Christian Huygens ou le « secret des longitudes »

Portrait probable de Huygens, détail de l'Établissement de l'Académie des Sciences et fondation de l'observatoire, 1666.

Un autre problème technique concret fut à la source d’innovation mathématiques et techniques au XVIIe siècle : il s’agit de la détermination des longitudes en mer. Celles-ci étaient alors difficilement accessibles par des observations astronomiques directes ou des procédés hasardeux comme l'observation de la déclinaison magnétique. On savait en théorie qu'une meilleure solution était le recours à des horloges embarquées dont on comparait l’heure avec celle du port de départ, le décalage horaire donnant la longitude.

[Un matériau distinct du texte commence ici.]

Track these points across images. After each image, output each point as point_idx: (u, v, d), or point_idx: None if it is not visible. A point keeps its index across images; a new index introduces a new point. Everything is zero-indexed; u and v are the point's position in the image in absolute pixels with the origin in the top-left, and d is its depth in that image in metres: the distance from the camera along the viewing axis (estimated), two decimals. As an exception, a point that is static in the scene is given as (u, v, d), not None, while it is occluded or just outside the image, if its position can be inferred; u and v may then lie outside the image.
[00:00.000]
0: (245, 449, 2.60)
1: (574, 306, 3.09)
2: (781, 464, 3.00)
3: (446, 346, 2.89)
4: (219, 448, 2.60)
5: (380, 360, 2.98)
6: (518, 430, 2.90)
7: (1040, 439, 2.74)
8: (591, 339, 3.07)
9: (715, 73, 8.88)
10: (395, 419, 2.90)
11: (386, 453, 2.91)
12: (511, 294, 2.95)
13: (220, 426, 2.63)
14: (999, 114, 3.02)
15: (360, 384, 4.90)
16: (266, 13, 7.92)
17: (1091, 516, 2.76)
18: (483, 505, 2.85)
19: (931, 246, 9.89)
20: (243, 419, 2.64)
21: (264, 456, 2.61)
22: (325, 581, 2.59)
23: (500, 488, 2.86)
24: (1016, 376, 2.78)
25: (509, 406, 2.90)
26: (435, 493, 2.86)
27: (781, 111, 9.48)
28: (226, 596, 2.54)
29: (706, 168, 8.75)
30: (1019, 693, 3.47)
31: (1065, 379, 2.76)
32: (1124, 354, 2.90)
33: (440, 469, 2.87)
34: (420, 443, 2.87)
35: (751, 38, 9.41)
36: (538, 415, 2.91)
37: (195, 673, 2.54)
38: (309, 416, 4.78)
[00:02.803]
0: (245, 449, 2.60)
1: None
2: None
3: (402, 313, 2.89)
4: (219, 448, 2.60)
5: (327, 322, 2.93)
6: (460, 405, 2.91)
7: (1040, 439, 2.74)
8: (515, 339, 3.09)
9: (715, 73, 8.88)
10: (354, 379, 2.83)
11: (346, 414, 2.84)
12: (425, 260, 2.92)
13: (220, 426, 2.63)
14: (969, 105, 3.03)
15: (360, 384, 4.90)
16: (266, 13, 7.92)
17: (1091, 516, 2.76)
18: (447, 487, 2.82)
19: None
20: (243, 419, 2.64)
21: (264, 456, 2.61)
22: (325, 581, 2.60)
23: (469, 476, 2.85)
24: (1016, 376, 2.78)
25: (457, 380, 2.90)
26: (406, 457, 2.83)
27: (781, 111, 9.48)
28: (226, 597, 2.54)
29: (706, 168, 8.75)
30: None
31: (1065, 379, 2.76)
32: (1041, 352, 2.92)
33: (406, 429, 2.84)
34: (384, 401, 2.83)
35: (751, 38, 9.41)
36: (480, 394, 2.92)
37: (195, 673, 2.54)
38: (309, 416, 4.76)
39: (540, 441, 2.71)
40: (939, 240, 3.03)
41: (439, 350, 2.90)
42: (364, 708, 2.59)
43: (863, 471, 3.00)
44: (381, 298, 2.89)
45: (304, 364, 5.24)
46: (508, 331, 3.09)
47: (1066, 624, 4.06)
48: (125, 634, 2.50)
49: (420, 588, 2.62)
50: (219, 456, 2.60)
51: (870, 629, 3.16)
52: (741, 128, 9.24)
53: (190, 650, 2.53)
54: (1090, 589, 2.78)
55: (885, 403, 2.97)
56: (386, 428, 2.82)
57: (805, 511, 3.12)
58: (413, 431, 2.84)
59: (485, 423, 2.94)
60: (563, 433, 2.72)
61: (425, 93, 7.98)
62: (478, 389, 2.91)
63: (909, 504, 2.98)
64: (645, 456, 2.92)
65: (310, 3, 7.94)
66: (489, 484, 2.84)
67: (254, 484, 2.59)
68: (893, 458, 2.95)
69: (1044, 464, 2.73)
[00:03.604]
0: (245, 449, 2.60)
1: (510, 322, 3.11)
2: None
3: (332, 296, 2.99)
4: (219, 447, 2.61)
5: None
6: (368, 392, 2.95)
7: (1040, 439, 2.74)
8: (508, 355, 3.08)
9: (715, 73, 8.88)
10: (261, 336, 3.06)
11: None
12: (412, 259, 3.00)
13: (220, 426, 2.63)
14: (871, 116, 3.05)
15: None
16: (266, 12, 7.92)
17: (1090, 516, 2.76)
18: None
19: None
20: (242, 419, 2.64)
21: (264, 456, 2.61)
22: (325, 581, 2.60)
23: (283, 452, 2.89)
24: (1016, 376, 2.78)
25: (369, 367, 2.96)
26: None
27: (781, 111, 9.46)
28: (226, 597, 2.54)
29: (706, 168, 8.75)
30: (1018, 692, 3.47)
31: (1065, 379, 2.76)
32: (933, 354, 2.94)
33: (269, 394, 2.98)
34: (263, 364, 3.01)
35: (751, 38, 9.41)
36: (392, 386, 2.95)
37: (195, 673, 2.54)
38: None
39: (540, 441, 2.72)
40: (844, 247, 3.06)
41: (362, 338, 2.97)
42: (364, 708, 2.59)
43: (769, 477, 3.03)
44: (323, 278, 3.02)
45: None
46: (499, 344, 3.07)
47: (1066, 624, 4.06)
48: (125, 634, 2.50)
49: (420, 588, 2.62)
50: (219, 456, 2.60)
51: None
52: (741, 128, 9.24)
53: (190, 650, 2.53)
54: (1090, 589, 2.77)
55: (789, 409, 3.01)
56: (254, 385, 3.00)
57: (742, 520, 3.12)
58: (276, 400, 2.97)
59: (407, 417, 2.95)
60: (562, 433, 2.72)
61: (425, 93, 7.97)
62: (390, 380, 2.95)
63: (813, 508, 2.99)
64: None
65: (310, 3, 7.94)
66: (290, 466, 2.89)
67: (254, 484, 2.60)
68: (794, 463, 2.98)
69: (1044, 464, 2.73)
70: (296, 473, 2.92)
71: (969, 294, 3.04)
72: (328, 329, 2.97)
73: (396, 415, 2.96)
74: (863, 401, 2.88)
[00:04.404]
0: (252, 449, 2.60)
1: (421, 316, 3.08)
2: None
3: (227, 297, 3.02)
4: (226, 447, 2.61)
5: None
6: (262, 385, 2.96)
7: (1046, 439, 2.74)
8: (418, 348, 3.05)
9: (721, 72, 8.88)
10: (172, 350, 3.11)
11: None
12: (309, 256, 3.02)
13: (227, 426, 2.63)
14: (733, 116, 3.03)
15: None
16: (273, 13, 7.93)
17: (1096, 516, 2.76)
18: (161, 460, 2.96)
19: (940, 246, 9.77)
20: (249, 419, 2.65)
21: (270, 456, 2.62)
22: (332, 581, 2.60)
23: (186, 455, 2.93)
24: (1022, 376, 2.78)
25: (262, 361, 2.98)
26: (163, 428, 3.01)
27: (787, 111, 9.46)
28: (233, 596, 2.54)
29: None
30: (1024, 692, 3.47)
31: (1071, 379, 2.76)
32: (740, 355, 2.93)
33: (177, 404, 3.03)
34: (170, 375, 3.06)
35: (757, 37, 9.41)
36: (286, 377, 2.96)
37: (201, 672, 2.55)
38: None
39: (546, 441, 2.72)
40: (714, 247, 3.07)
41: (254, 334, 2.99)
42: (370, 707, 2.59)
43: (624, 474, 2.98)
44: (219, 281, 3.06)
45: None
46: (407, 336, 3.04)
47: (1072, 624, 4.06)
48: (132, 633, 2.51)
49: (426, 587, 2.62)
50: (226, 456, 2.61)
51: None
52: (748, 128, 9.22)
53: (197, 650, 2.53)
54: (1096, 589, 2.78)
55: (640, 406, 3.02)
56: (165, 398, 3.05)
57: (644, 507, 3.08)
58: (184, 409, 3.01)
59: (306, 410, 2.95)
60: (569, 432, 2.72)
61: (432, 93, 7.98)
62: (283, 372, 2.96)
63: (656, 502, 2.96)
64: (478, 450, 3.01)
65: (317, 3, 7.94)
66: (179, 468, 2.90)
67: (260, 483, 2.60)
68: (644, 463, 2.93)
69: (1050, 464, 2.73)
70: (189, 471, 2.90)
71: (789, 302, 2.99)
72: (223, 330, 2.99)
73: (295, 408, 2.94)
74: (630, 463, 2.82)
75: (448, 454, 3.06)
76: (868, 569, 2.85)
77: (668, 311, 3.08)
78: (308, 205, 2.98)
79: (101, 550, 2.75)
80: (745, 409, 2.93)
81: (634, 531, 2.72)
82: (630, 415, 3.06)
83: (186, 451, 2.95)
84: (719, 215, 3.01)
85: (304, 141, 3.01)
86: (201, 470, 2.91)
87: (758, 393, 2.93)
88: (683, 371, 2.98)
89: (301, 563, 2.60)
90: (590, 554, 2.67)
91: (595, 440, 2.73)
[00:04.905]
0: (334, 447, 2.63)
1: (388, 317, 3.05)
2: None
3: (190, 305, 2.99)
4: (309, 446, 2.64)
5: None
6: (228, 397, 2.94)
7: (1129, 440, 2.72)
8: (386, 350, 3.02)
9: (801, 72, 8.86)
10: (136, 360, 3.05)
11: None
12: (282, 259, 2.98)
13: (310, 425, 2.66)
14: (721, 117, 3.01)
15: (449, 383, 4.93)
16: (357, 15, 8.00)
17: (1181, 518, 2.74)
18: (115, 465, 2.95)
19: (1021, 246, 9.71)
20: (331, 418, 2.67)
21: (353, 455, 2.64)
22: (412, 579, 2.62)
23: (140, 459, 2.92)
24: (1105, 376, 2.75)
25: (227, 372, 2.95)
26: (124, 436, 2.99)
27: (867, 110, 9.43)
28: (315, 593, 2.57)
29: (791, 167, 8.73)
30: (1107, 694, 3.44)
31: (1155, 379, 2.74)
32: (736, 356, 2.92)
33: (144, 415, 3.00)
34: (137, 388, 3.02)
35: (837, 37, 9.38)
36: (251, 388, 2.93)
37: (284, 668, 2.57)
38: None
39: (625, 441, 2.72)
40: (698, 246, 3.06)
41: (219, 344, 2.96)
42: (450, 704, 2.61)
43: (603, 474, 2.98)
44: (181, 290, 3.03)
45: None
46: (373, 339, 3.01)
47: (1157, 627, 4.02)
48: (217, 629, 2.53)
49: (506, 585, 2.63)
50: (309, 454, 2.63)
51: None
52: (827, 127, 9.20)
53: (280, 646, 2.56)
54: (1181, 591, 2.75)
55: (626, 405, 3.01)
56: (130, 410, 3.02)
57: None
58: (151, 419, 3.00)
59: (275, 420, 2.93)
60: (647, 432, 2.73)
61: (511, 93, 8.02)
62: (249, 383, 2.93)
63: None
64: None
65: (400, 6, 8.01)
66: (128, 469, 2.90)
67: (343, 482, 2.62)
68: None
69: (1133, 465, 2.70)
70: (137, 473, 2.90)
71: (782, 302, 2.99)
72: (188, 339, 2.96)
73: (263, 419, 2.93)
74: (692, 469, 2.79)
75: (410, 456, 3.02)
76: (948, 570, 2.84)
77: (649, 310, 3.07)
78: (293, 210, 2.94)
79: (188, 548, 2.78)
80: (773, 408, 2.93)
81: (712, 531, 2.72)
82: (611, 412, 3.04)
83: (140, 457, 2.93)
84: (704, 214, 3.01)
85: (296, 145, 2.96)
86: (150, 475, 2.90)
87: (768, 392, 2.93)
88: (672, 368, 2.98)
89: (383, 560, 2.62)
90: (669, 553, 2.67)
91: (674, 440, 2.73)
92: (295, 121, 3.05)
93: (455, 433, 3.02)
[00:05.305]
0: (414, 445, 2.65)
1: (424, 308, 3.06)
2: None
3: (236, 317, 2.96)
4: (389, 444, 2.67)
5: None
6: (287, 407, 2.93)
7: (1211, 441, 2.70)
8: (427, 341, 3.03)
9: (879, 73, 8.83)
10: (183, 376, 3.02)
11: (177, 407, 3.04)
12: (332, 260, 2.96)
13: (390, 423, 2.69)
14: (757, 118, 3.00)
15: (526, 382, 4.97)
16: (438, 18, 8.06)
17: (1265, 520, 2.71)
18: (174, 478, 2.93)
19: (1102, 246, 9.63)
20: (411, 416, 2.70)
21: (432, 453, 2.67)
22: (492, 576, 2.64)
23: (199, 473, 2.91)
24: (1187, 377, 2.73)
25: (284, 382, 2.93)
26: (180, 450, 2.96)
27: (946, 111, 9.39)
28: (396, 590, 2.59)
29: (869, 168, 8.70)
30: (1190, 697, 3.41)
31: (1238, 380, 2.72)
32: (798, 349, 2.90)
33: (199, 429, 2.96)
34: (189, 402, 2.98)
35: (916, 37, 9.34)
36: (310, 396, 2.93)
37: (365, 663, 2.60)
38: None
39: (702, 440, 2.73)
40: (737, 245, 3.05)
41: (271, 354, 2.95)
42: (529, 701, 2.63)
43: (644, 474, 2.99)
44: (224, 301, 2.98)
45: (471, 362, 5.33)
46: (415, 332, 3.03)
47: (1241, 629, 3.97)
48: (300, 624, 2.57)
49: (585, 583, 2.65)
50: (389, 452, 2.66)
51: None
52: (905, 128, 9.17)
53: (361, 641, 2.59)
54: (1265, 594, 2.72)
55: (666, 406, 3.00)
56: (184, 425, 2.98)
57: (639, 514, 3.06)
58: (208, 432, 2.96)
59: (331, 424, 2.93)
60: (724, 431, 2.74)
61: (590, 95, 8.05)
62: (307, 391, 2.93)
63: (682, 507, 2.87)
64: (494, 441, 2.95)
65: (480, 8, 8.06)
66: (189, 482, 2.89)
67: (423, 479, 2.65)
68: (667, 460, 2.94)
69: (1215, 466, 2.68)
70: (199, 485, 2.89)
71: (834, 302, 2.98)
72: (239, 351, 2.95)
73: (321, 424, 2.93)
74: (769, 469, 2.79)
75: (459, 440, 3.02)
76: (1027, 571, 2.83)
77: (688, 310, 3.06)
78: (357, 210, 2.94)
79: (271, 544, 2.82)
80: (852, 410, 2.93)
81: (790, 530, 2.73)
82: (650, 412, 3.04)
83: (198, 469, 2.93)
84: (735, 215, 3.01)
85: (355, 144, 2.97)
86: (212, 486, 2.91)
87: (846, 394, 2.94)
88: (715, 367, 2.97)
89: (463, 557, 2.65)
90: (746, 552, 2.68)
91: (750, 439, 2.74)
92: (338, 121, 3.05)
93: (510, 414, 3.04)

Richelieu avait promis une forte somme d’argent, comme le roi d’Angleterre ou le stathouder de Hollande à qui trouverait le « secret des longitudes » car sa connaissance autorisait la maîtrise des mers et le développement du commerce.

Dans cette recherche, Christian Huygens s'intéresse aux oscillations isochrones (1656 - 1659) et publie ses résultats sur l'isochronisme de l'oscillation cycloïdale. Il applique ce résultat à la conception des horloges : pour que la période des oscillations soit indépendante de l'amplitude, il faut que le mouvement s'effectue sur une cycloïde. Il utilise pour ce faire deux lames métalliques correctement recourbées entre lesquelles il fixe son pendule. Ce système permet de régulariser le mouvement et d’obtenir un battement isochrone du pendule qui n’est pas naturel contrairement à ce croyait Galilée. Il construit sa première horloge en 1657 ; qui ne se décale que de 15 secondes par jour. Il en confie quelques exemplaires à des marins mais leur réalisation pratique n'est pas assez robuste et elles ne résistent pas aux efforts dus aux mouvements des bateaux. Il faudra attendre le siècle suivant avec John Harrison, Ferdinand Berthoud et Julien Le Roy pour que soit enfin résolu le problème des longitudes par le développement des chronomètres de marine.